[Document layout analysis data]
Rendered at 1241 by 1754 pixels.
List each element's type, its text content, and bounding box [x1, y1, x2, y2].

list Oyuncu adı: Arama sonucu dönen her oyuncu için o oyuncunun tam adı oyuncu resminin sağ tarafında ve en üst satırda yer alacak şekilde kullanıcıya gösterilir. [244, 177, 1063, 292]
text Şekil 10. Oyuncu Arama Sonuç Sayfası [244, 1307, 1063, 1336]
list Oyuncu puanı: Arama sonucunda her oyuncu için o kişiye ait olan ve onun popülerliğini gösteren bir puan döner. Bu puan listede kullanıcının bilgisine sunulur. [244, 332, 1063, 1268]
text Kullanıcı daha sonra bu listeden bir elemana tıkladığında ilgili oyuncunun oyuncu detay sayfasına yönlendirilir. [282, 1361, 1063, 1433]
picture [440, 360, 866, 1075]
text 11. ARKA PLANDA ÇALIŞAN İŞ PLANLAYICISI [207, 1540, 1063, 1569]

ACTIVITY:
Reproduce the data exactly, character for character.

TASK ANSWER:
Rendered at 1241 by 1754 pixels.
List each element's type, its text content, and bounding box [x1, y1, x2, y2].

list Oyuncu adı: Arama sonucu dönen her oyuncu için o oyuncunun tam adı oyuncu resminin sağ tarafında ve en üst satırda yer alacak şekilde kullanıcıya gösterilir. [244, 177, 1063, 292]
text Şekil 10. Oyuncu Arama Sonuç Sayfası [244, 1307, 1063, 1336]
list Oyuncu puanı: Arama sonucunda her oyuncu için o kişiye ait olan ve onun popülerliğini gösteren bir puan döner. Bu puan listede kullanıcının bilgisine sunulur. [244, 332, 1063, 1268]
text Kullanıcı daha sonra bu listeden bir elemana tıkladığında ilgili oyuncunun oyuncu detay sayfasına yönlendirilir. [282, 1361, 1063, 1433]
picture [440, 360, 866, 1075]
text 11. ARKA PLANDA ÇALIŞAN İŞ PLANLAYICISI [207, 1540, 1063, 1569]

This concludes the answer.